List of Geniuses - Philosophy

Philosophy

Various philosophers have proposed definitions of what genius is and what that implies in the context of their philosophical theories.

In the philosophy of David Hume, the way society perceives genius is similar to the way society perceives the ignorant. Hume states that a person with the characteristics of a genius is looked at as a person disconnected from society, as well as a person who works remotely, at a distance, away from the rest of the world. "On the other hand, the mere ignorant is still more despised; nor is any thing deemed a surer sign of an illiberal genius in an age and nation where the sciences flourish, than to be entirely destitute of all relish for those noble entertainments. The most perfect character is supposed to lie between those extremes; retaining an equal ability and taste for books, company, and business; preserving in conversation that discernment and delicacy which arise from polite letters; and in business, that probity and accuracy which are the natural result of a just philosophy."

In the philosophy of Immanuel Kant, genius is the ability to independently arrive at and understand concepts that would normally have to be taught by another person. For Kant, originality was the essential character of genius. This genius is a talent for producing ideas which can be described as non-imitative. Kant's discussion of the characteristics of genius is largely contained within the Critique of Judgement and was well received by the Romantics of the early 19th century. In addition, much of Schopenhauer's theory of genius, particularly regarding talent and the "disinterestedness" (i.e. "free play") of aesthetic contemplation, is directly derived from paragraphs of Part I of Kant's Critique of Judgment.

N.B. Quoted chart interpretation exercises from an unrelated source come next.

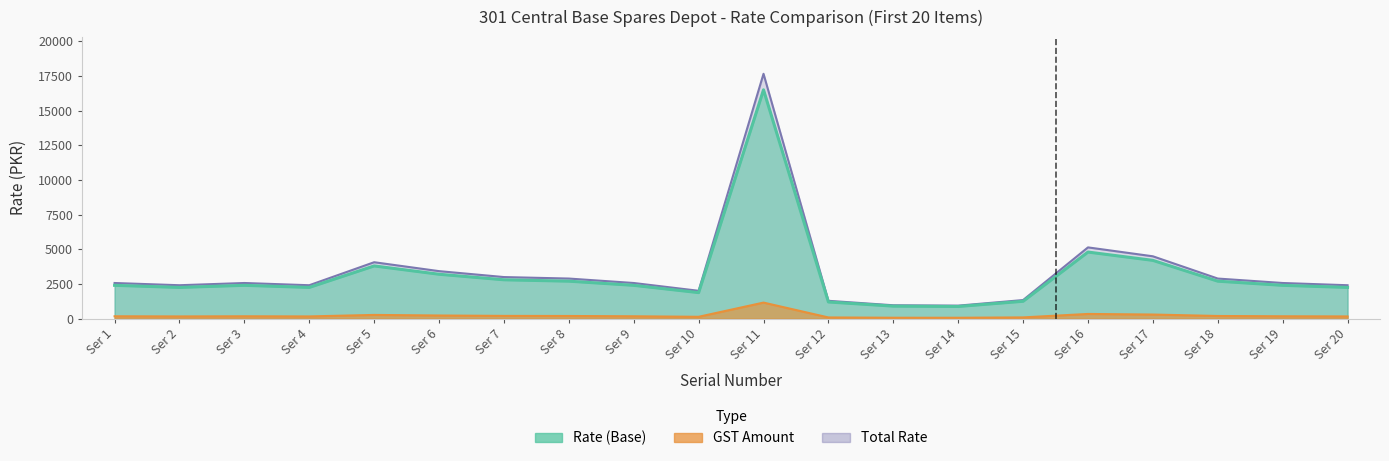

Reading left to right, extract all data points from this chart.

Rate (Base): Ser 1=2568.0	Ser 2=2407.5	Ser 3=2568.0	Ser 4=2407.5	Ser 5=4066.0	Ser 6=3424.0	Ser 7=2996.0	Ser 8=2889.0	Ser 9=2568.0	Ser 10=2006.2	Ser 11=17655.0	Ser 12=1284.0	Ser 13=963.0	Ser 14=936.2	Ser 15=1337.5	Ser 16=5136.0	Ser 17=4494.0	Ser 18=2889.0	Ser 19=2568.0	Ser 20=2407.5
GST: Ser 1=2400.0	Ser 2=2250.0	Ser 3=2400.0	Ser 4=2250.0	Ser 5=3800.0	Ser 6=3200.0	Ser 7=2800.0	Ser 8=2700.0	Ser 9=2400.0	Ser 10=1875.0	Ser 11=16500.0	Ser 12=1200.0	Ser 13=900.0	Ser 14=875.0	Ser 15=1250.0	Ser 16=4800.0	Ser 17=4200.0	Ser 18=2700.0	Ser 19=2400.0	Ser 20=2250.0
Total Rate: Ser 1=168.0	Ser 2=157.5	Ser 3=168.0	Ser 4=157.5	Ser 5=266.0	Ser 6=224.0	Ser 7=196.0	Ser 8=189.0	Ser 9=168.0	Ser 10=131.2	Ser 11=1155.0	Ser 12=84.0	Ser 13=63.0	Ser 14=61.2	Ser 15=87.5	Ser 16=336.0	Ser 17=294.0	Ser 18=189.0	Ser 19=168.0	Ser 20=157.5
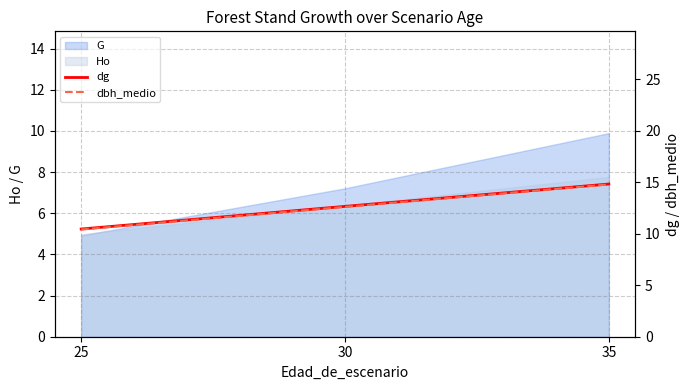

The value of dg at 25 is 10.5. True or false?

True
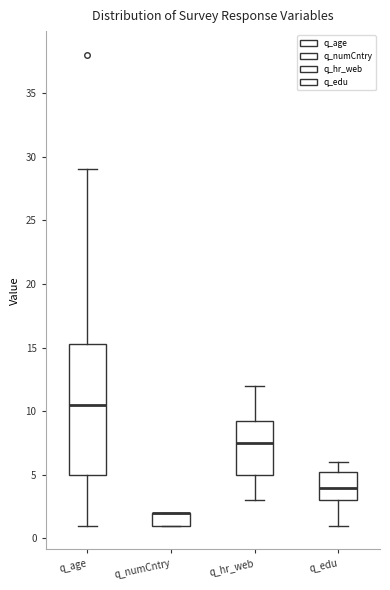

Comparing the boxes themselves (not the whiskers), which one is the tallest?

q_age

Genius is a talent for producing something for which no determinate rule can be given, not a predisposition consisting of a skill for something that can be learned by following some rule or other.

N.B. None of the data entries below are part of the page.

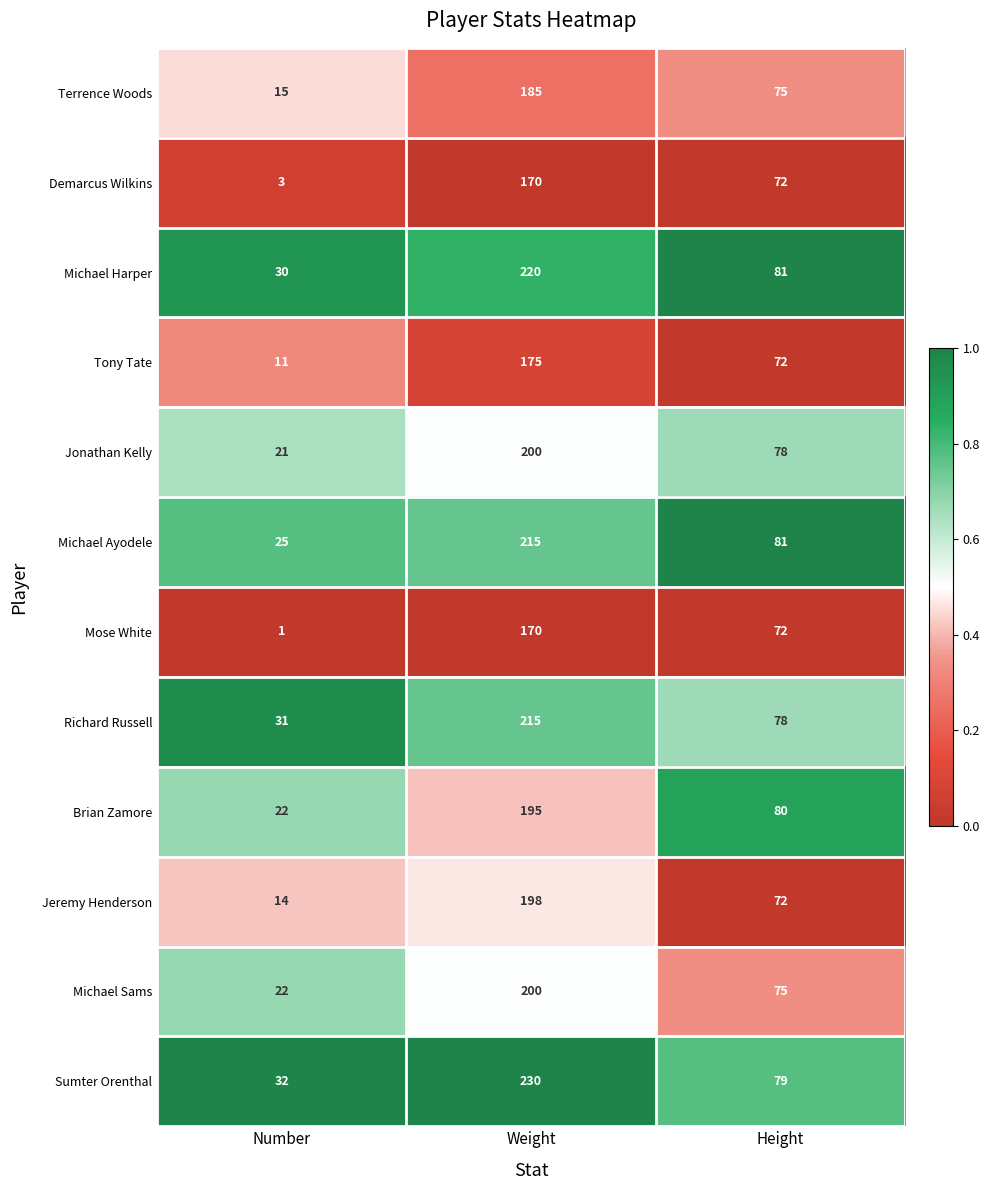

The Terrence Woods series shows 75 at Height. True or false?

True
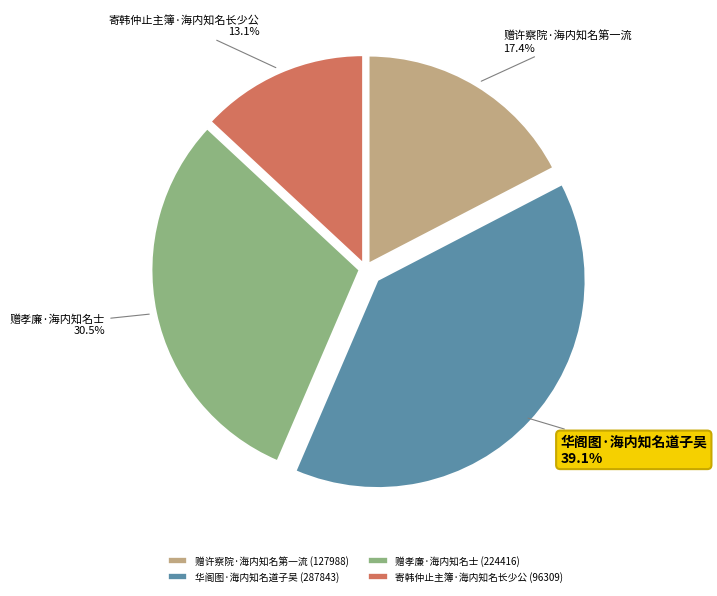

What is the largest slice in the pie chart?

华阁图·海内知名道子吴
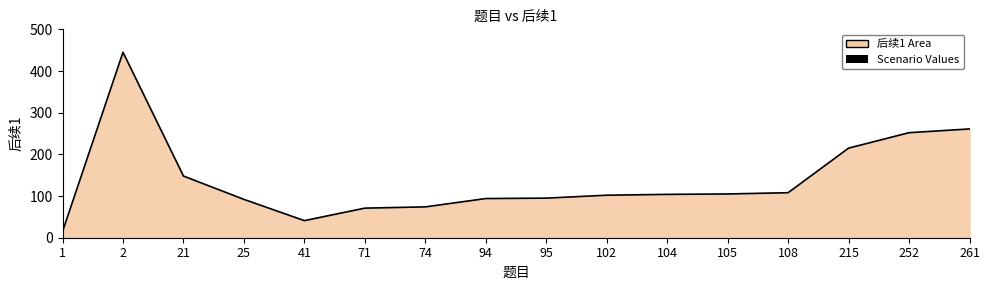

Is it true that the value at 71 is 71?

True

In the philosophy of Arthur Schopenhauer, a genius is someone in whom intellect predominates over "will" much more than within the average person. In Schopenhauer's aesthetics, this predominance of the intellect over the will allows the genius to create artistic or academic works that are objects of pure, disinterested contemplation, the chief criterion of the aesthetic experience for Schopenhauer. Their remoteness from mundane concerns means that Schopenhauer's geniuses often display maladaptive traits in more mundane concerns; in Schopenhauer's words, they fall into the mire while gazing at the stars, an allusion to Plato's dialogue Theætetus, in which Socrates tells of Thales (the first philosopher) being ridiculed for falling in such circumstances.

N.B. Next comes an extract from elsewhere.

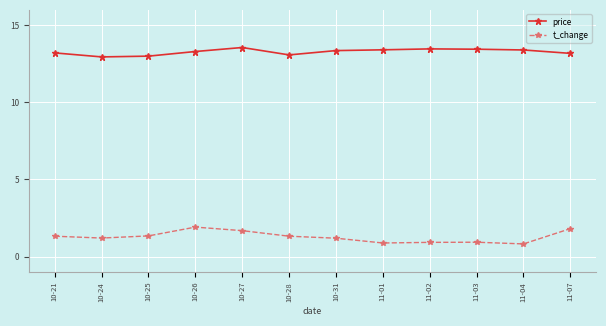

True or false: t_change and price cross at least once.

False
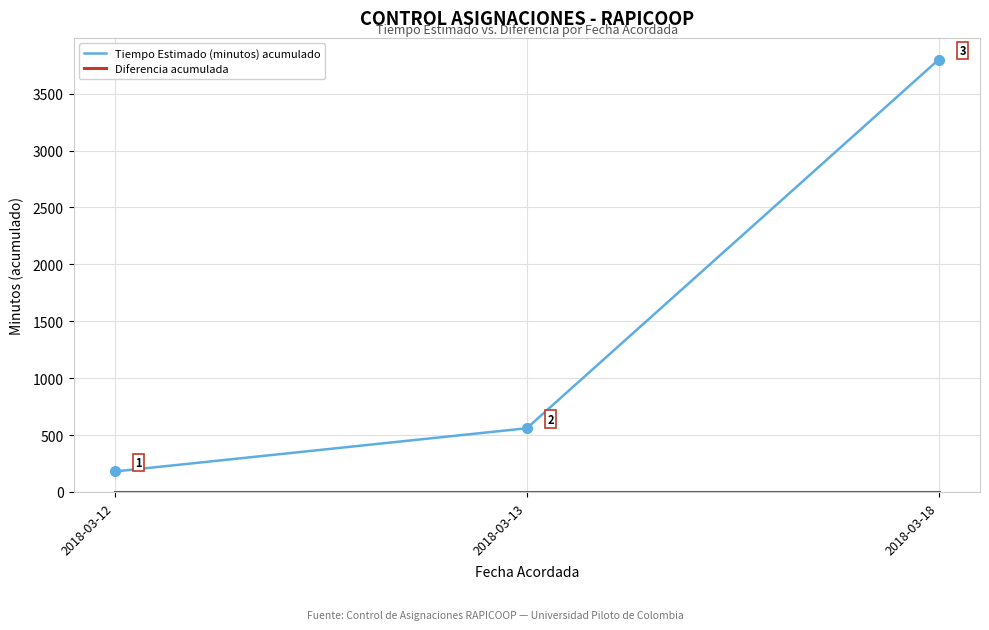

Between 2018-03-12 and 2018-03-18, which series saw the biggest shift?

Tiempo Estimado (minutos) acumulado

Talent hits a target no one else can hit; Genius hits a target no one else can see.

In the philosophy of Kierkegaard, genius is contrasted with an apostle; although both types of men are similar, the apostle speaks with authority, whereas the genius does not. In his work, The Difference Between a Genius and an Apostle, published in 1849 as one part of the Two Minor Ethical-Religious Essays, Kierkegaard writes: "A genius and an apostle are qualitatively different. All thought breathes in immanence, whereas faith and the paradox are a qualitative sphere unto themselves. Genius is immediateness. Genius is born. An apostle is not born: an apostle is a man called and appointed by God, receiving a mission from him. Authority is the decisive quality."

In the philosophy of Nietzsche, genius is merely the context which leads us to consider someone a genius. In Twilight of the Idols, Nietzsche writes, "Great men, like great epochs, are explosive material in whom tremendous energy has been accumulated; their prerequisite has always been, historically and physiologically, that a protracted assembling, accumulating, economizing and preserving has preceded them – that there has been no explosion for a long time." In this way, Nietzsche follows in the line of German Idealism.

In the philosophy of Bertrand Russell, genius entails that an individual possesses unique qualities and talents that make the genius especially valuable to the society in which he or she operates. However, Russell's philosophy further maintains that it's possible for such a genius to be crushed by an unsympathetic environment during his or her youth. Russell rejected the notion he believed was popular during his lifetime that, "genius will out."